• **Information provided**
::::

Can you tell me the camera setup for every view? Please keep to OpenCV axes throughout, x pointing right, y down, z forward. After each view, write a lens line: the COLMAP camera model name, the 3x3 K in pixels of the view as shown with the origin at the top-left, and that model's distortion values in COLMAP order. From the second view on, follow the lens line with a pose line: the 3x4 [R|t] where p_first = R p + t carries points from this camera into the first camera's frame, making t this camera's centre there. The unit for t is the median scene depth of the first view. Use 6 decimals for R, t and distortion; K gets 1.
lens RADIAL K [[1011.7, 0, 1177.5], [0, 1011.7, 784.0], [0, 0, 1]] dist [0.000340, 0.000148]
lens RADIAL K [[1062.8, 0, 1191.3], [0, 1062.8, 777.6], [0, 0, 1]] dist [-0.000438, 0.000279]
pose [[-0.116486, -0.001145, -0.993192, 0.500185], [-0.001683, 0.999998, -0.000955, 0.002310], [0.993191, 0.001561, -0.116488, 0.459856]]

::::

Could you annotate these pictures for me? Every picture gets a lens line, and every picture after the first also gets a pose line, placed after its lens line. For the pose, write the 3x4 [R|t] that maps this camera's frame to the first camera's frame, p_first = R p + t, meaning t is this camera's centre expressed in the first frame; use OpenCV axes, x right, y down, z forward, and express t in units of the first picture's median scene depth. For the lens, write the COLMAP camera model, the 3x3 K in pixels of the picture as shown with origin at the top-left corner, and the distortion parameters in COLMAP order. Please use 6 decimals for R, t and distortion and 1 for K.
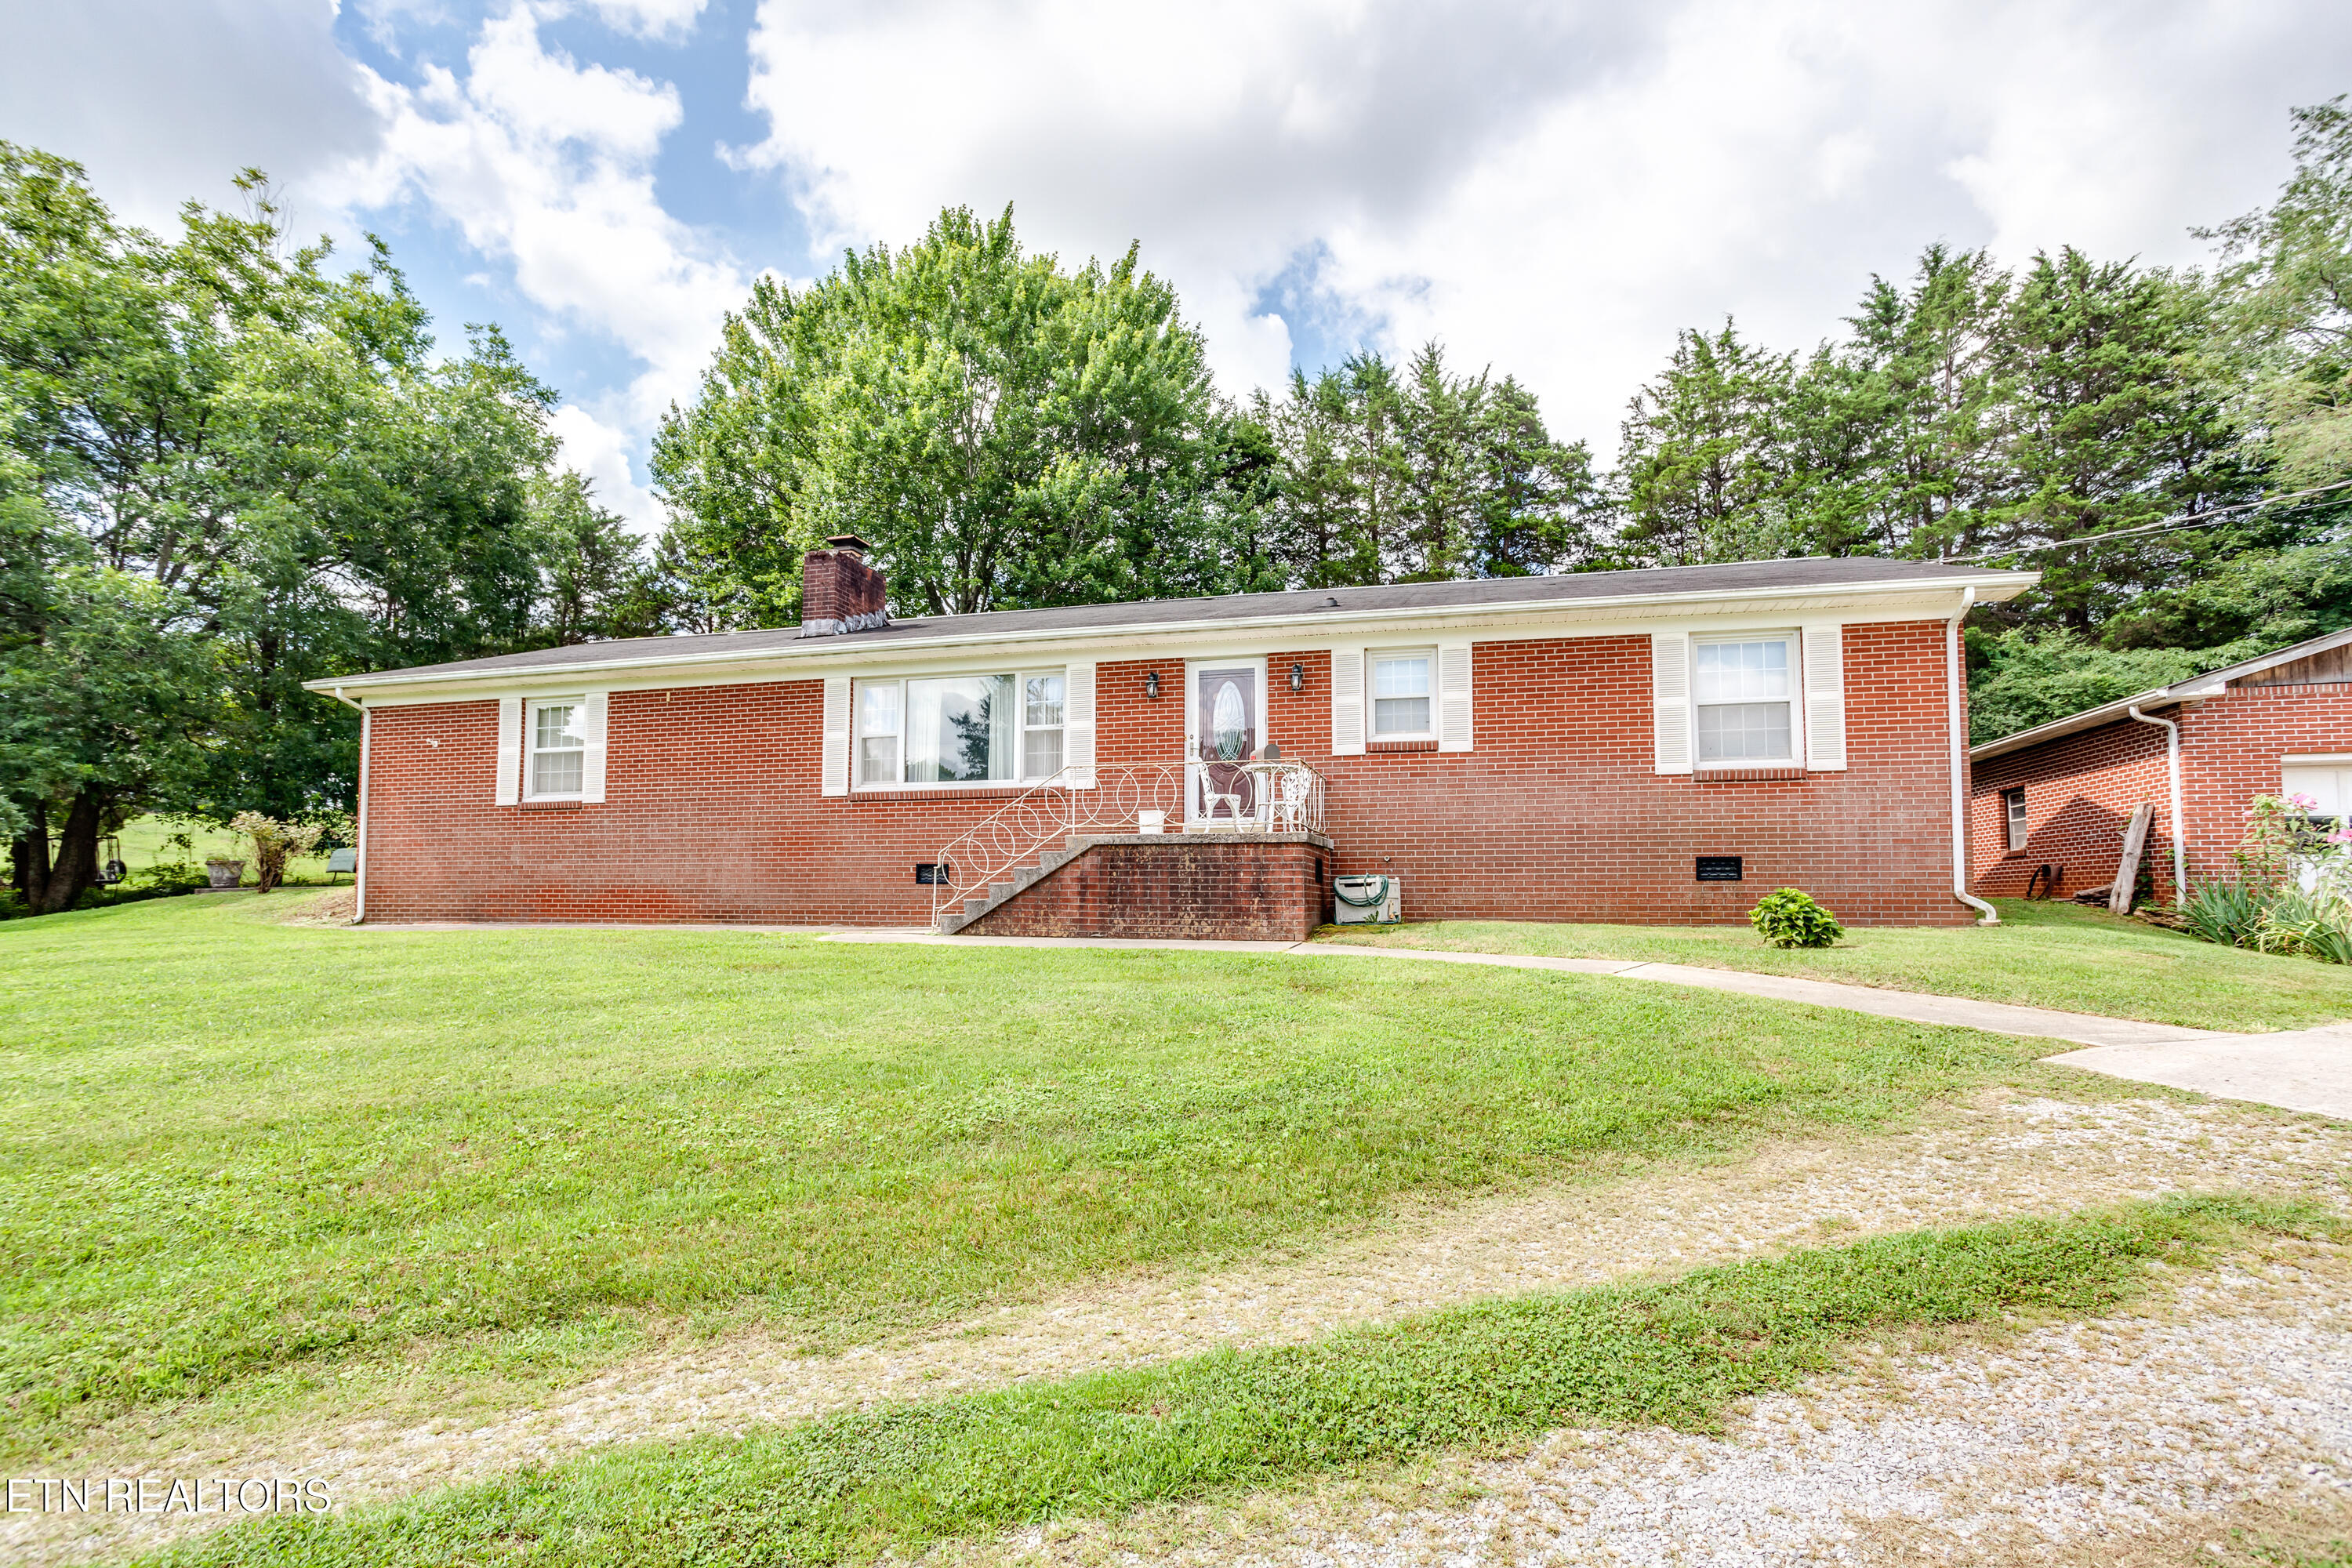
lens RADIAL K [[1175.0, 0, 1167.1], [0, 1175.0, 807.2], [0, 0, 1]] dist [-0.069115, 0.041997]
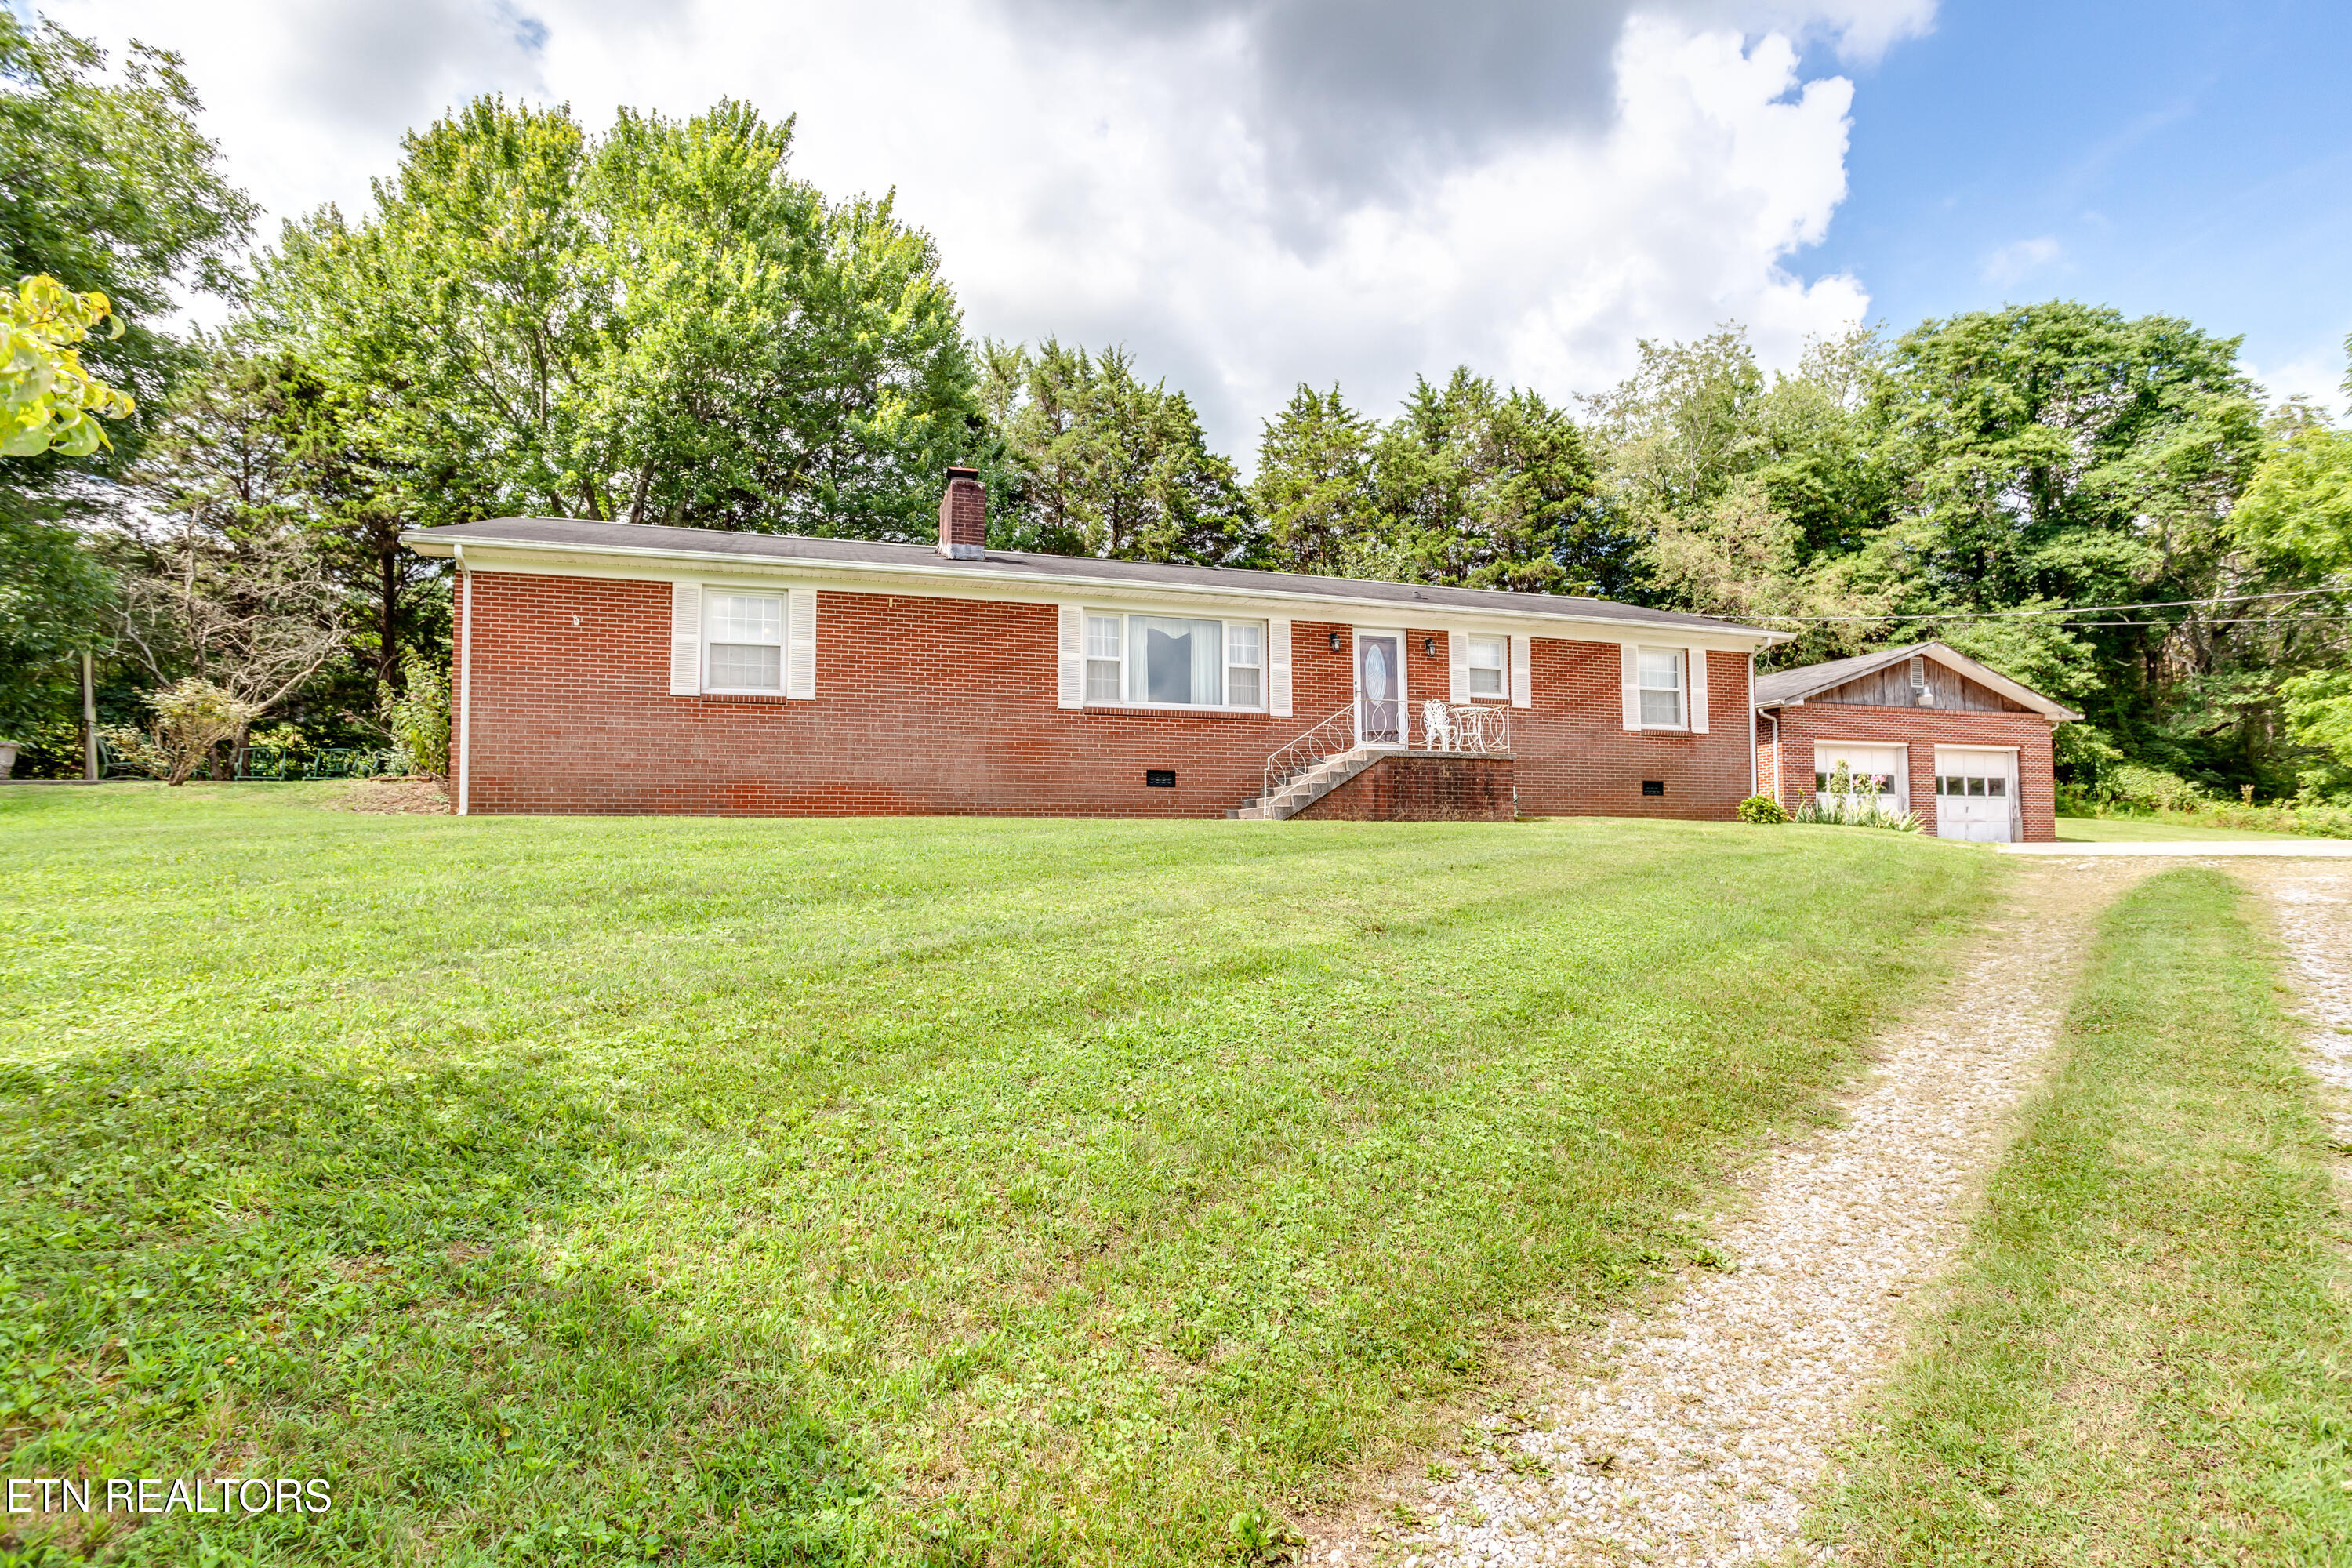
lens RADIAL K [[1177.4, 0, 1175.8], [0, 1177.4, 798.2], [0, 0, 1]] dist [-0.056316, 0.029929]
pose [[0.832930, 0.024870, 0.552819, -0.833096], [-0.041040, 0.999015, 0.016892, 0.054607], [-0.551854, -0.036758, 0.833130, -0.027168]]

::::

• **Problem requirements**
Copy the items starting at the line that contains "Can you tell" and ending at the line that contains "0.001561, -0.116488, 0.459856]]", including both of those lines.

• **Exercise output**
Can you tell me the camera setup for every view? Please keep to OpenCV axes throughout, x pointing right, y down, z forward. After each view, write a lens line: the COLMAP camera model name, the 3x3 K in pixels of the view as shown with the origin at the top-left, and that model's distortion values in COLMAP order. From the second view on, follow the lens line with a pose line: the 3x4 [R|t] where p_first = R p + t carries points from this camera into the first camera's frame, making t this camera's centre there. The unit for t is the median scene depth of the first view. Use 6 decimals for R, t and distortion; K gets 1.
lens RADIAL K [[1011.7, 0, 1177.5], [0, 1011.7, 784.0], [0, 0, 1]] dist [0.000340, 0.000148]
lens RADIAL K [[1062.8, 0, 1191.3], [0, 1062.8, 777.6], [0, 0, 1]] dist [-0.000438, 0.000279]
pose [[-0.116486, -0.001145, -0.993192, 0.500185], [-0.001683, 0.999998, -0.000955, 0.002310], [0.993191, 0.001561, -0.116488, 0.459856]]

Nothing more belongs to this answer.